Finally, we can run the benchmark function. For demonstration purposes, we'll use EnsembleSerial(), which simulates each trajectory without any parallelism when evaluating the trained Lyapunov function and controller. The default ensemble_alg is EnsembleThreads(), which uses multithreading (local parallelism only); see the DifferentialEquations.jl docs for more information and other options. Another option is EnsembleGPUArray, which parallelizes the ODE solves on the GPU. Note that this option is imported from DiffEqGPU and has certain restrictions on the dynamics. For example, the dynamics may not allocate memory (build arrays), so in-place dynamics must be defined in addition to the out-of-place dynamics that NeuralLyapunov usually requires. (Providing both can be achieved by defining both methods for the same function and passing in an ODEFunction made from that function.) For this reason, the default value of EnsembleThreads() is recommended, even when training occurs on GPU.

using OrdinaryDiffEq: EnsembleSerial

benchmarking_results = benchmark(
    open_loop_pendulum_dynamics,
    lb,
    ub,
    spec,
    chain,
    strategy,
    opt;
    simulation_time = 200,
    n = 1000,
    fixed_point = upright_equilibrium,
    p,
    optimization_args,
    state_syms,
    parameter_syms,
    policy_search = true,
    ensemble_alg = EnsembleSerial(),
    endpoint_check,
    init_params = ps,
    init_states = st
);

We can observe the confusion matrix and training time:

benchmarking_results.confusion_matrix
┌─────────────┬───────────┬───────────┐
│ Tot = 1000  │ Actual │ Actual │
│             │ positives │ negatives │
├─────────────┼───────────┼───────────┤
│ Prediced │ 1000 │ 0 │
│ positives │           │           │
├─────────────┼───────────┼───────────┤
│ Prediced │ 0 │ 0 │
│ negatives │           │           │
└─────────────┴───────────┴───────────┘
benchmarking_results.training_time
229.214753039

The benchmark function also outputs a DataFrame, data, with the simulation results. The first three rows are shown below.

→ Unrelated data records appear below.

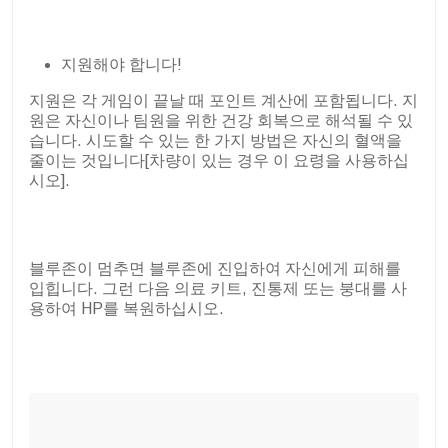
지원해야 합니다!
지원은 각 게임이 끝날 때 포인트 계산에 포함됩니다. 지
원은 자신이나 팀원을 위한 건강 회복으로 해석될 수 있
습니다. 시도할 수 있는 한 가지 방법은 자신의 혈액을
줄이는 것입니다[차량이 있는 경우 이 요령을 사용하십
시오].
블루존이 멈추면 블루존에 진입하여 자신에게 피해를
입힙니다. 그런 다음 의료 키트, 진통제 또는 붕대를 사
용하여 HP를 복원하십시오.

benchmarking_results.data[1:3, :]
3×7 DataFrame
RowInitial StateFinal StateVdVdtPredicted in RoAActually in RoAClassification
SubArray…Array…Float32Float64BoolBoolString
1Float32[5.82765, -1.63]Float32[3.14217, 3.13712f-7]45.7105-44.8276truetrueTP
2Float32[3.57199, 1.782]Float32[3.14217, 5.63853f-7]13.1541-36.7215truetrueTP
3Float32[1.86296, -1.206]Float32[3.14217, 2.69142f-8]23.9957-35.8321truetrueTP

The benchmark function also outputs the Lyapunov function $V$ and its time-derivative $V̇$.

states = benchmarking_results.data[!, "Initial State"]
V_samples = benchmarking_results.data[!, "V"]
all(benchmarking_results.V.(states) .== V_samples)
true
V̇_samples = benchmarking_results.data[!, "dVdt"]
all(benchmarking_results.V̇.(states) .== V̇_samples)
true

The "Actually in RoA" column is just the result of applying endpoint_check applied to the "End State" column. The "End State" column is the final state of the simulation starting at that "Initial State".

endpoints = benchmarking_results.data[!, "Final State"]
actual = benchmarking_results.data[!, "Actually in RoA"]
all(endpoint_check.(endpoints) .== actual)
true

Similarly, the labels in the "Predicted in RoA" column are the results of the neural Lyapunov classifier.

classifier = (V, V̇, x) -> V̇ < zero(V̇) || endpoint_check(x)
predicted = benchmarking_results.data[!, "Predicted in RoA"]
all(classifier.(V_samples, V̇_samples, states) .== predicted)
true